FinOps for Kubernetes: Rightsizing, Spot Instances and Cost Reduction
68% of organizations using Kubernetes in production spend 20-40% more than necessary (CNCF Cost Survey 2026). Not because Kubernetes is inefficient, but because generous and easy provisioning, and rightsizing requires operational discipline. The result and cluster with average CPU usage at 15-20% and memory at 30-40%: resources paid but don't use.
FinOps for Kubernetes and the practice of measuring, optimizing and governing cluster spending. In this article we will see how to use Kubecost for the visibility of costs for namespaces, such as the VPA helps in rightsizing automatic requests, how Karpenter optimizes node bin-packing with spot instances, and which policies to implement at the organizational level to maintain costs under control over time.
What You Will Learn
- Install and configure Kubecost for namespace/team cost visibility
- VPA in Off mode: Automatic rightsizing recommendations without disruption
- Karpenter: Consolidation for optimal bin-packing of nodes
- Spot instances on AWS/GCP/Azure with Karpenter and interrupt management
- ResourceQuota as a team budgeting tool
- Alert Prometheus for waste and cost anomalies
- How to build a chargeback system for teams
- Benchmark: real savings achievable with each technique
Why Kubernetes Tends to be Overprovisioned
Before optimizing, you need to understand the causes of the problem:
- Conservative Requests: Teams set requests high "to be safe" (e.g. 1 CPU for an app that uses 0.1). Requests determine the number of nodes needed
- Limits = requests: Many CI/CD templates set limits equal to requests, creating systematic over-provisioning
- Empty namespaces: Development namespace with "Hello World" Pods that stay on 24/7
- Oversized knots: Large cloud instances with inefficient bin-packing (a 2 vCPU Pod on a 32 vCPU node)

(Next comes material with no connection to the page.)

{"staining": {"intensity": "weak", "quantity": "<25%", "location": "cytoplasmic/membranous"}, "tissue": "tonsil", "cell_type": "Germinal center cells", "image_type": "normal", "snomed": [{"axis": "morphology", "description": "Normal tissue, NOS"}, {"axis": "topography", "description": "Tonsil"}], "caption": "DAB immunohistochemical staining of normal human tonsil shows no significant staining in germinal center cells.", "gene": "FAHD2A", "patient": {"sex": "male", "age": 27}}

- No visibility for teams: If teams don't see their cost, they have no incentive to optimize
Kubecost: Visibility of Namespace Costs
Kubecost It is the most used FinOps tool in the Kubernetes ecosystem. Collects metrics from Prometheus, retrieves cloud instance pricing (AWS, GCP, Azure) and calculate the cost allocated for namespace, deployment, service account and label.
Kubecost installation
# Installa Kubecost con Helm
helm repo add kubecost https://kubecost.github.io/cost-analyzer/
helm repo update
helm install kubecost kubecost/cost-analyzer \
--namespace kubecost \
--create-namespace \
--set kubecostToken="your-token-here" \
--set prometheus.enabled=true \
--set grafana.enabled=true \
--set global.prometheus.enabled=false \
--set global.prometheus.fqdn="http://prometheus.monitoring.svc:9090"

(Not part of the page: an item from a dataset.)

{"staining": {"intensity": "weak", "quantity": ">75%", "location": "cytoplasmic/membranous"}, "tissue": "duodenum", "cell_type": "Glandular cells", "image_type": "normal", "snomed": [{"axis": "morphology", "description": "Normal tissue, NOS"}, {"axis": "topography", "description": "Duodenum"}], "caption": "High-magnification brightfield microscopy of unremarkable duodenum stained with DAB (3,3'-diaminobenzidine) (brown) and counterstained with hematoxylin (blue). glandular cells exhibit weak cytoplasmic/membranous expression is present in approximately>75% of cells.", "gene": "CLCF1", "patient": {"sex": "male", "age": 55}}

# Port-forward per accedere alla UI
kubectl port-forward svc/kubecost-cost-analyzer 9090:9090 -n kubecost &
# Apri: http://localhost:9090
# Alternativa open-source senza token: OpenCost
helm install opencost opencost/opencost \
--namespace opencost \
--create-namespace
Configure Chargeback for Teams
# Kubecost usa i label Kubernetes per il cost allocation
# Configura label standard per tutti i workload:
# Nel values.yaml di ogni applicazione (Helm):
podLabels:
team: "team-alpha"
cost-center: "CC-2024-ENG"
environment: "production"
product: "checkout-service"
# Kubecost mostra automaticamente i costi aggregati per questi label.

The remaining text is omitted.